[start]

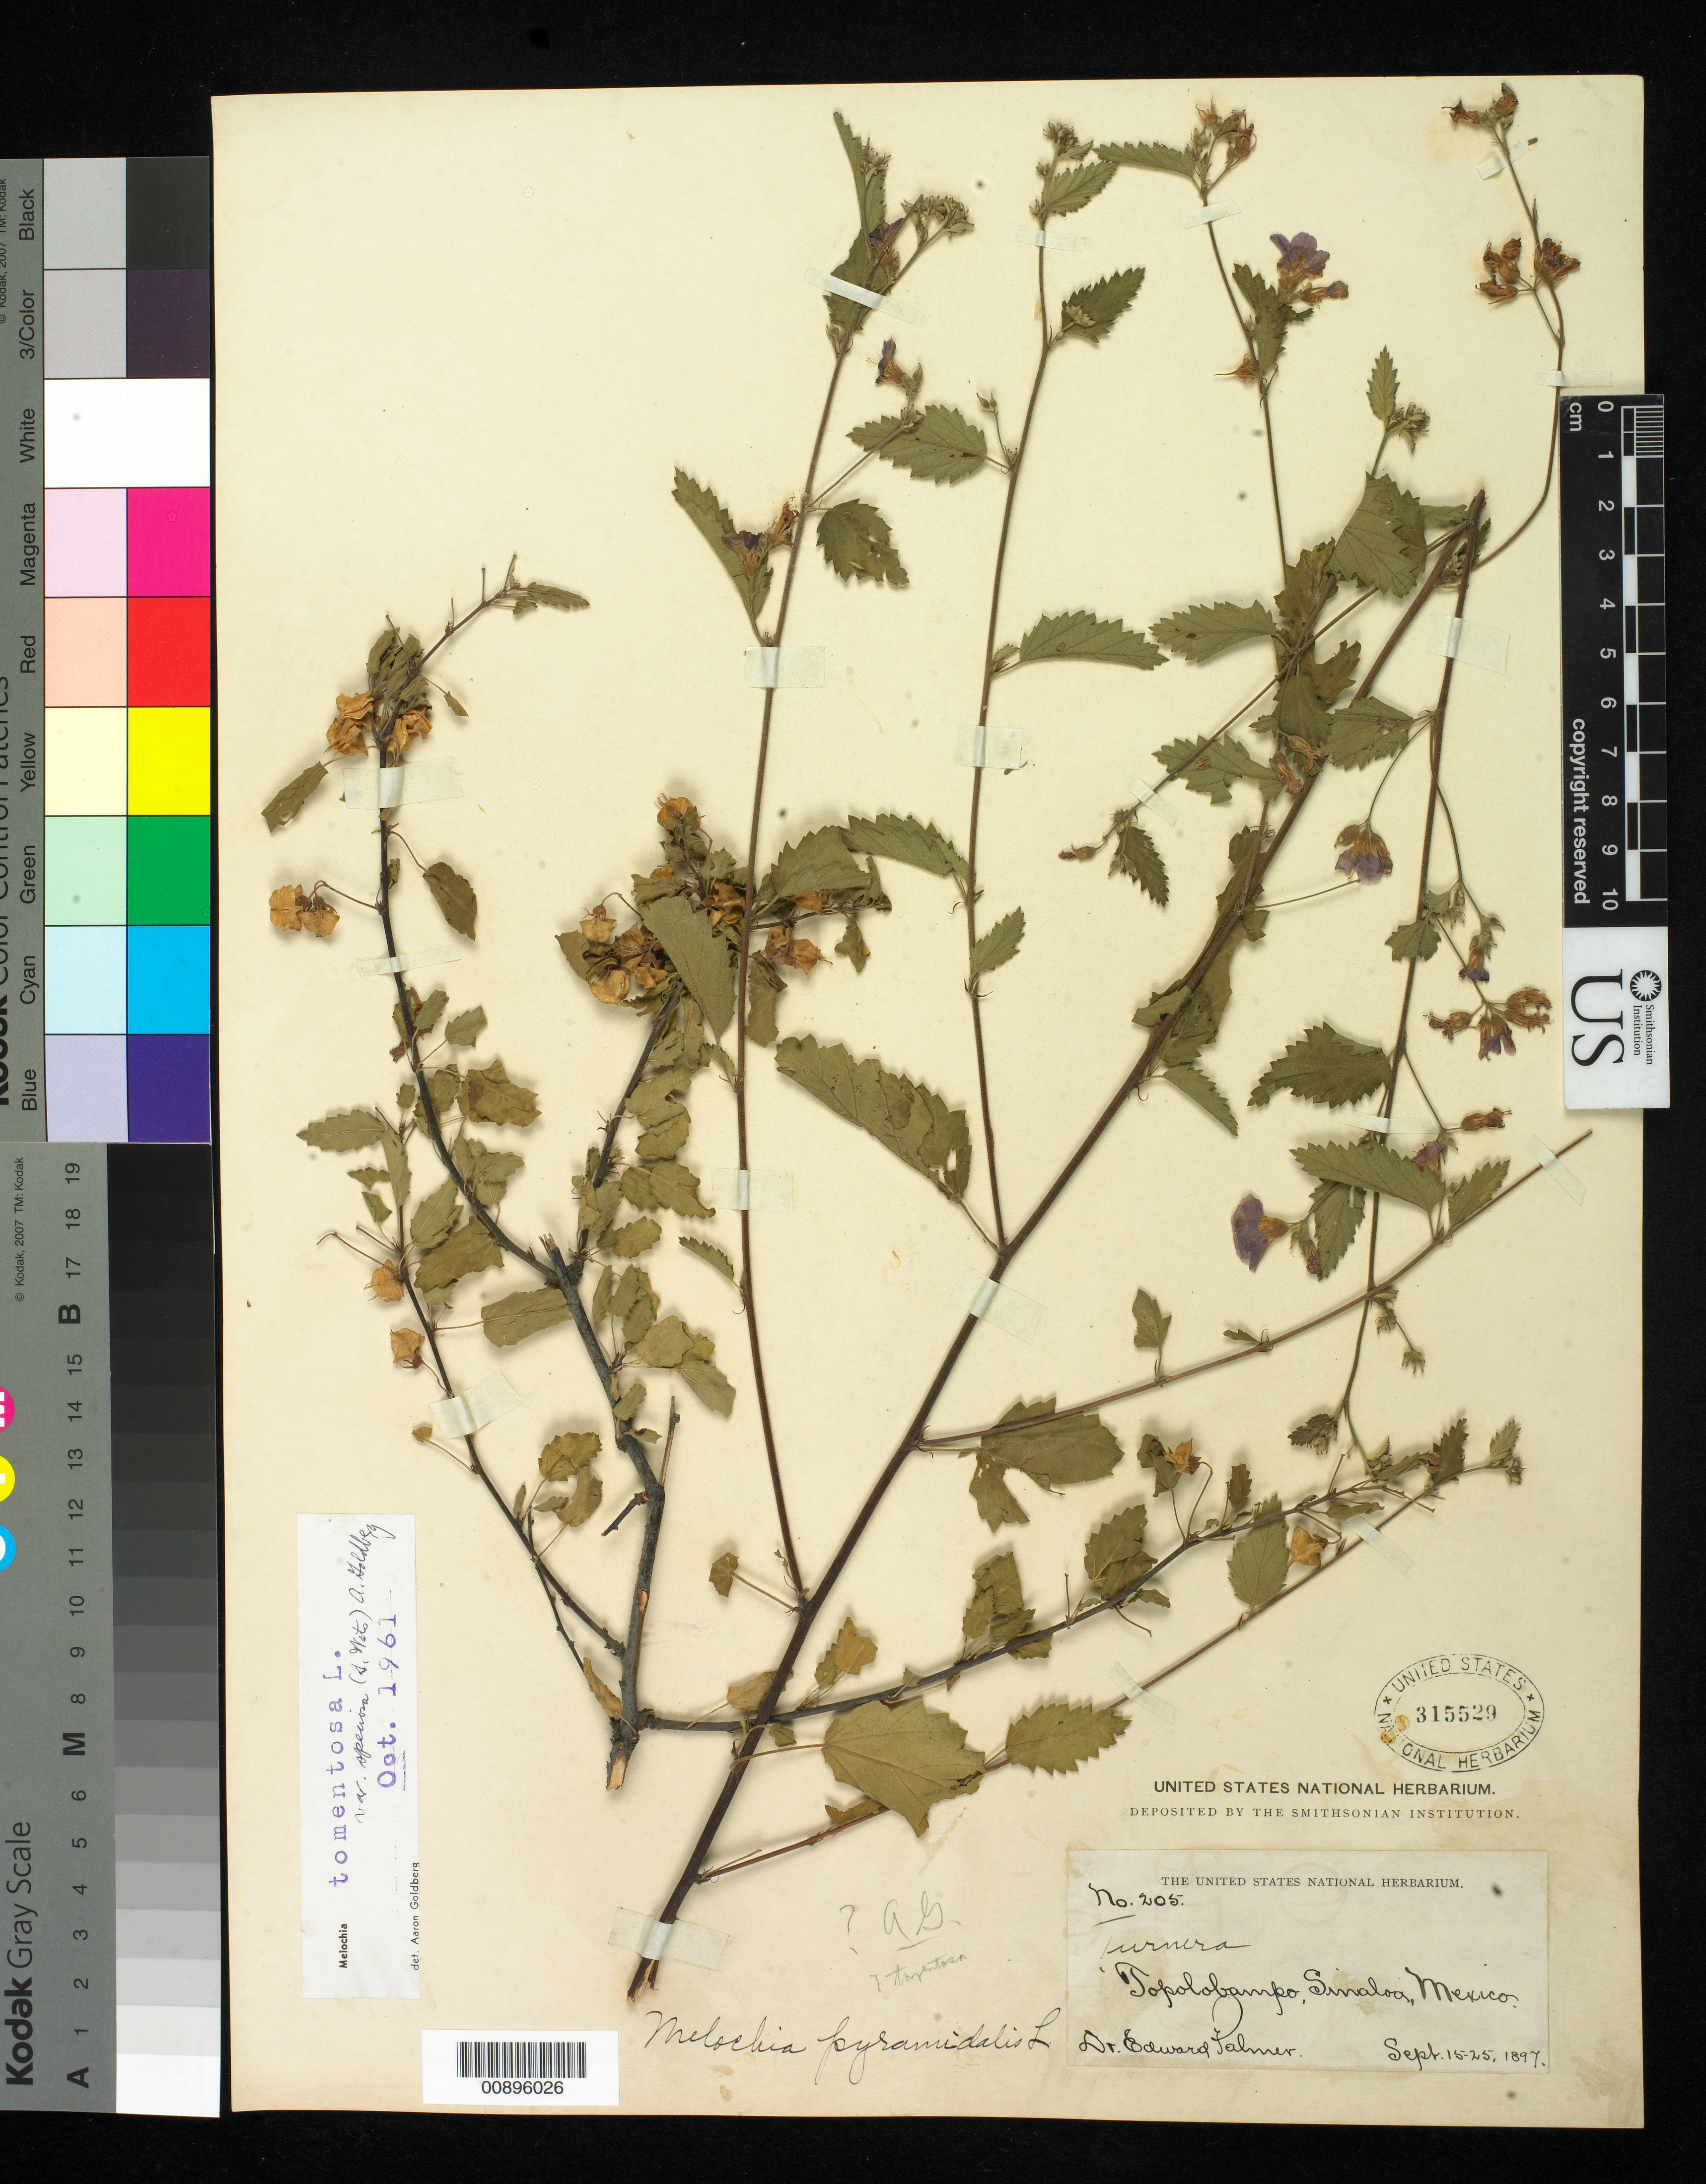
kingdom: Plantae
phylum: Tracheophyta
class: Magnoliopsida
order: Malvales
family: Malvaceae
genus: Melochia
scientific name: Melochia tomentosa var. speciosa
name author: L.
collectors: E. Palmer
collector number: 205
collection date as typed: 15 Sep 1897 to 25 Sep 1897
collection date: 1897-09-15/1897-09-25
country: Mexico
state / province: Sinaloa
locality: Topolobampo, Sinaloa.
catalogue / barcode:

[end]

» **Instructions for the task**: Please reproduce all of the lines above word for word, leaving out the picture.

» **Task response**:
kingdom: Plantae
phylum: Tracheophyta
class: Magnoliopsida
order: Malvales
family: Malvaceae
genus: Melochia
scientific name: Melochia tomentosa var. speciosa
name author: L.
collectors: E. Palmer
collector number: 205
collection date as typed: 15 Sep 1897 to 25 Sep 1897
collection date: 1897-09-15/1897-09-25
country: Mexico
state / province: Sinaloa
locality: Topolobampo, Sinaloa.
catalogue / barcode:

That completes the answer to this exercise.